● **Instruction**:
Nothing but a number belongs in the answer: how many lines of the records below contain the string "питания".

(Beginning of Dataset records)

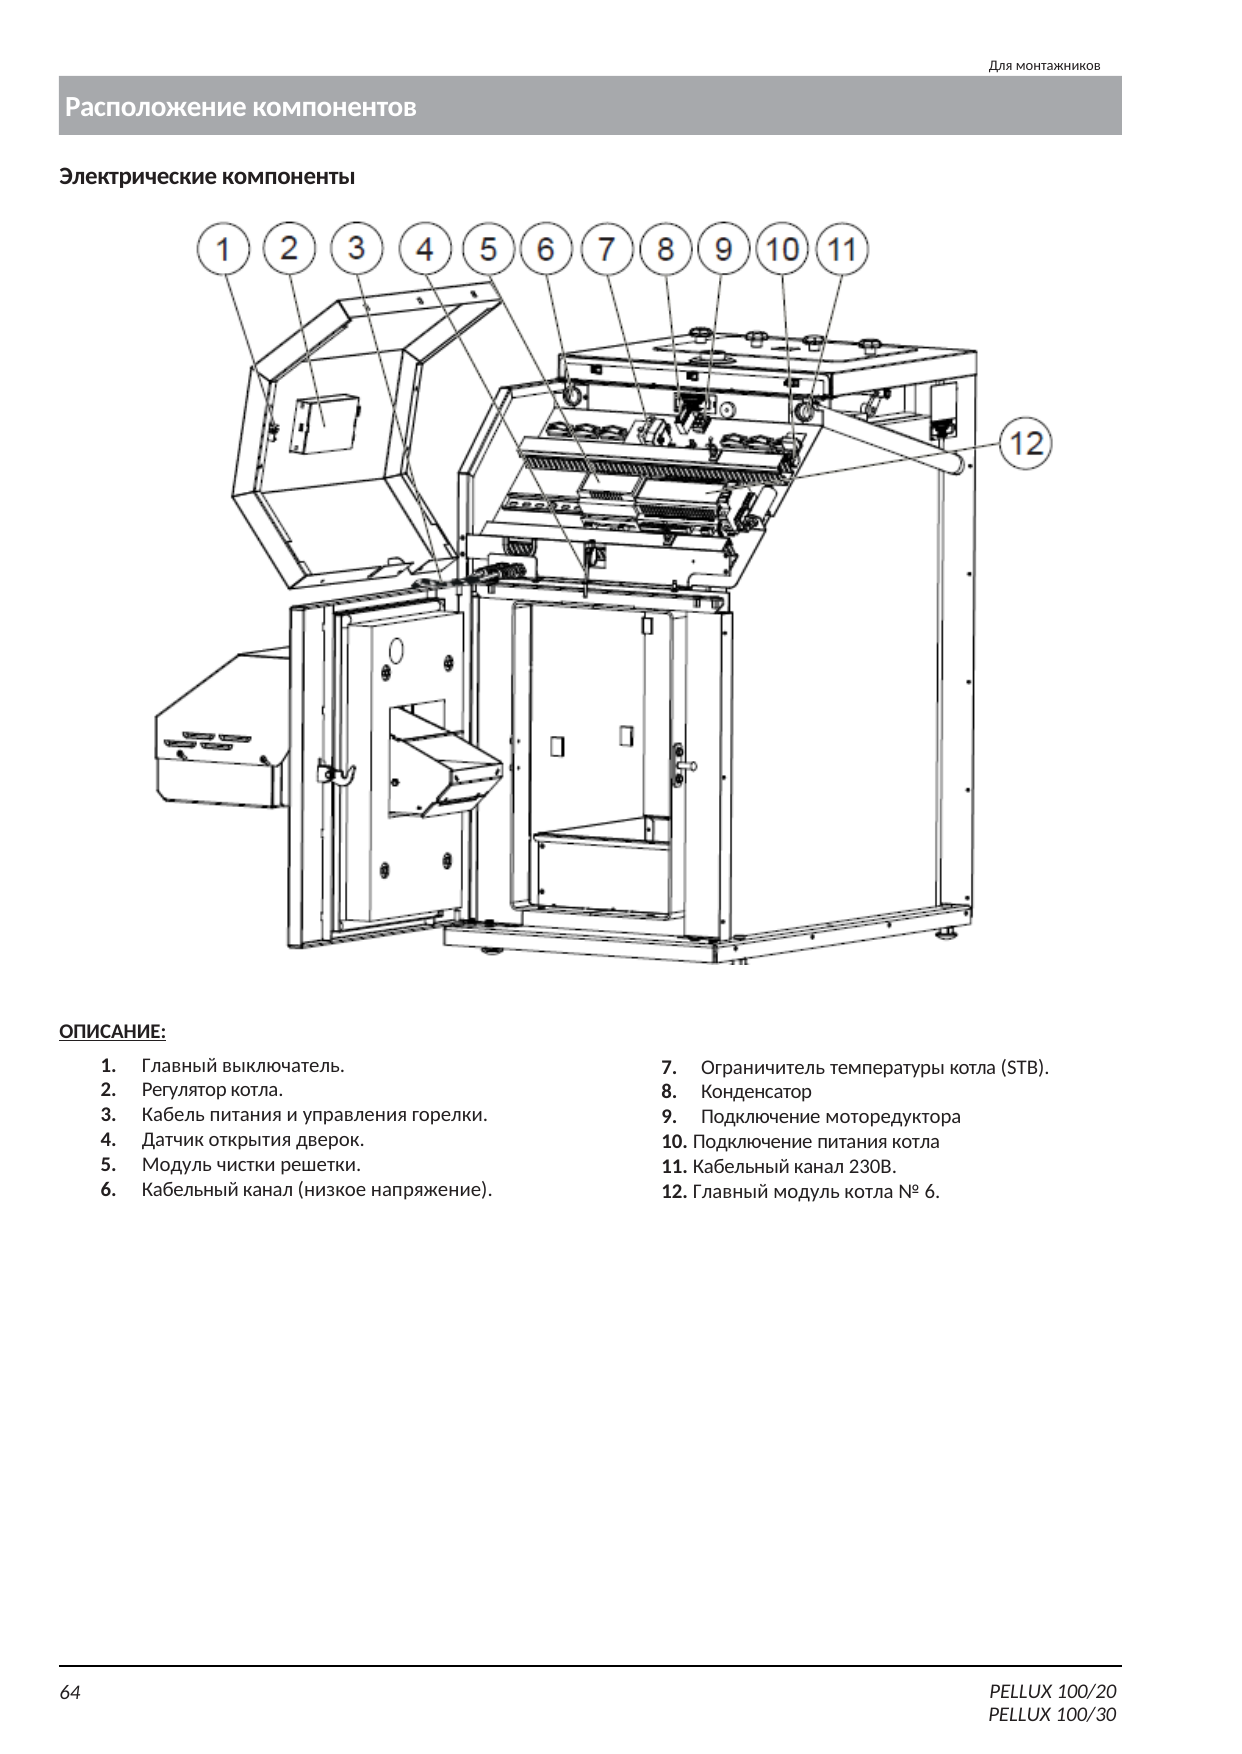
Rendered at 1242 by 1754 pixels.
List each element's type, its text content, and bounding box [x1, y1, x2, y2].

text 1. Главный выключатель. [100, 1052, 563, 1077]
text Электрические компоненты [59, 160, 1143, 190]
text 4. Датчик открытия дверок. [100, 1127, 563, 1152]
picture [125, 211, 1056, 965]
text 6. Кабельный канал (низкое напряжение). [100, 1177, 563, 1202]
text 11. Кабельный канал 230В. [661, 1154, 1137, 1179]
text 8. Конденсатор [661, 1079, 1137, 1104]
text 10. Подключение питания котла [661, 1129, 1137, 1154]
text 2. Регулятор котла. [100, 1077, 563, 1102]
text 9. Подключение моторедуктора [661, 1104, 1137, 1129]
text ОПИСАНИЕ: [59, 1018, 563, 1044]
text 7. Ограничитель температуры котла (STB). [661, 1054, 1137, 1079]
text 12. Главный модуль котла № 6. [661, 1179, 1137, 1204]
text Расположение компонентов [65, 89, 1137, 124]
text 5. Модуль чистки решетки. [100, 1152, 563, 1177]
text 3. Кабель питания и управления горелки. [100, 1102, 563, 1127]
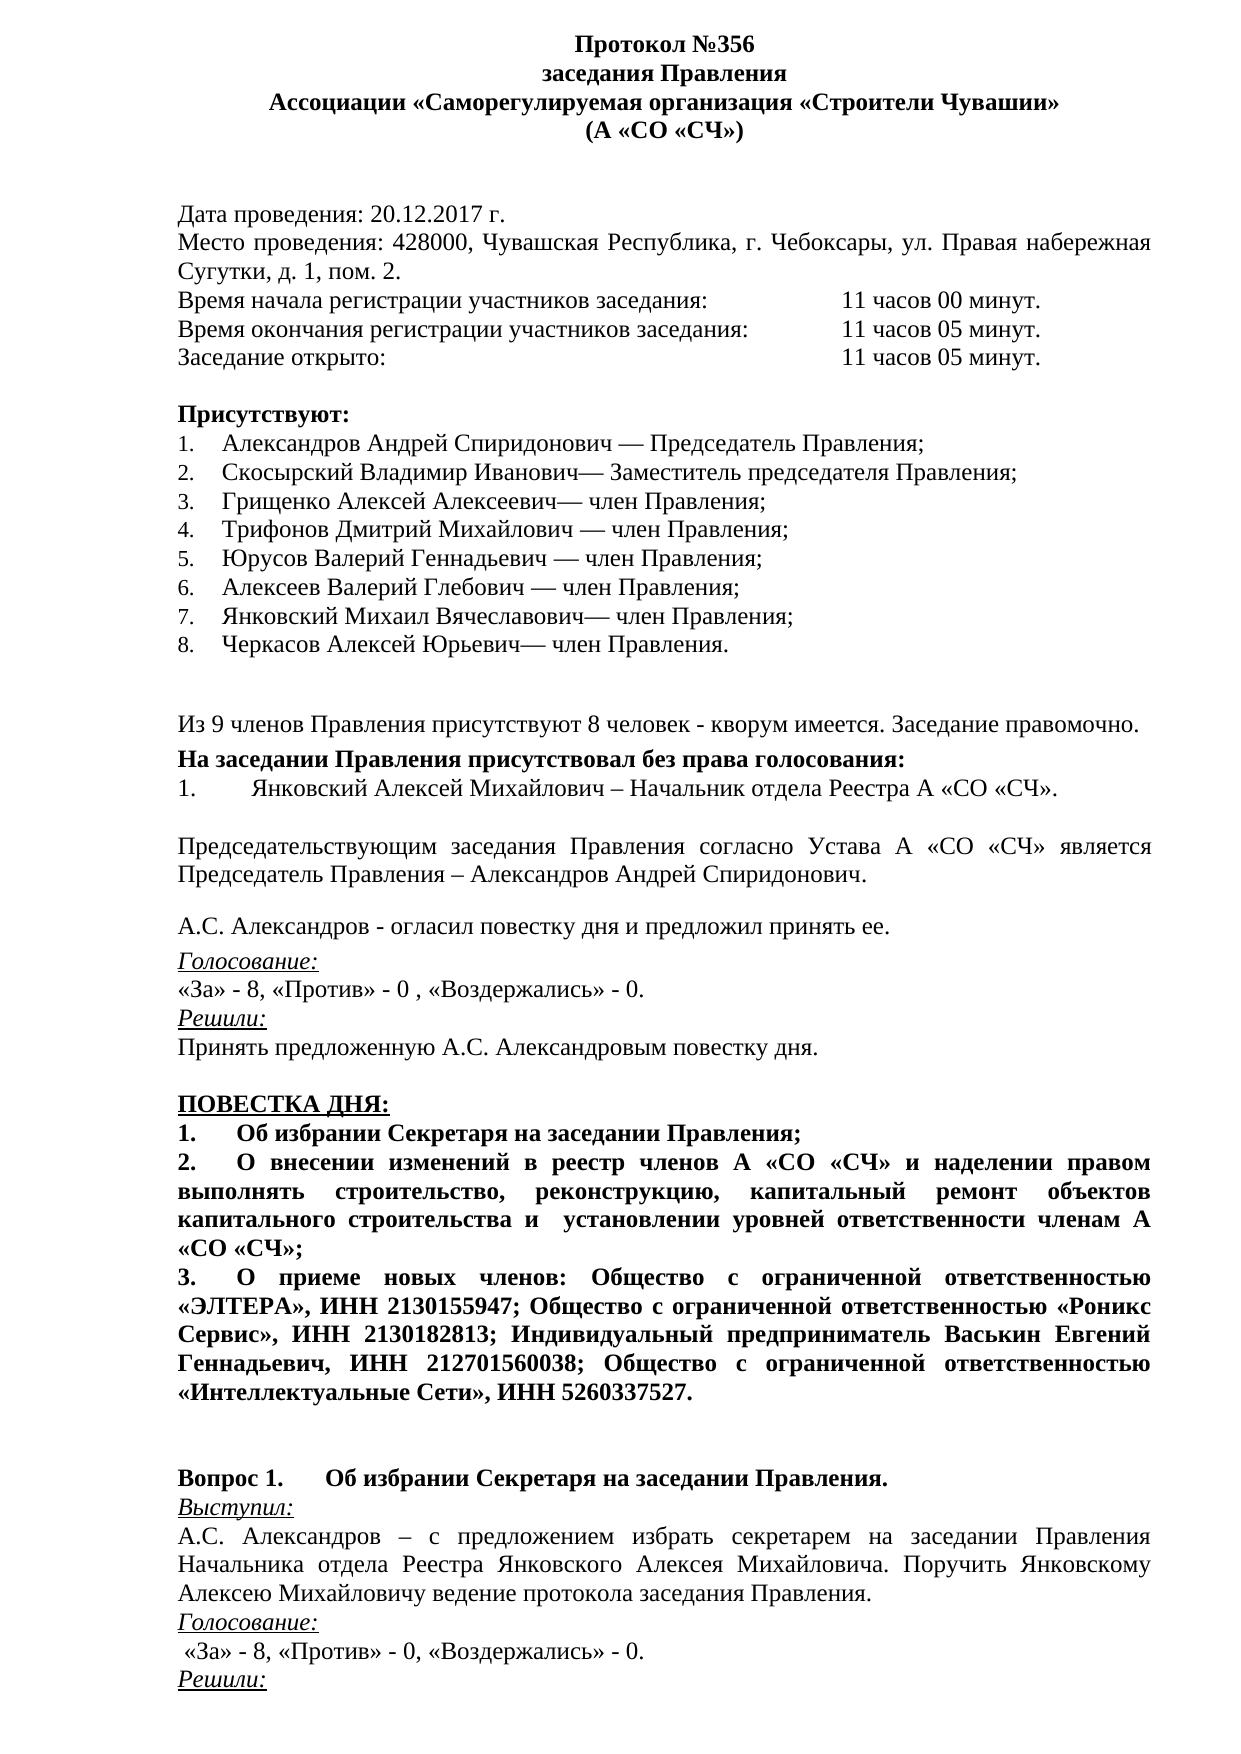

(End of Dataset records)

● **Reply to the exercise**:
2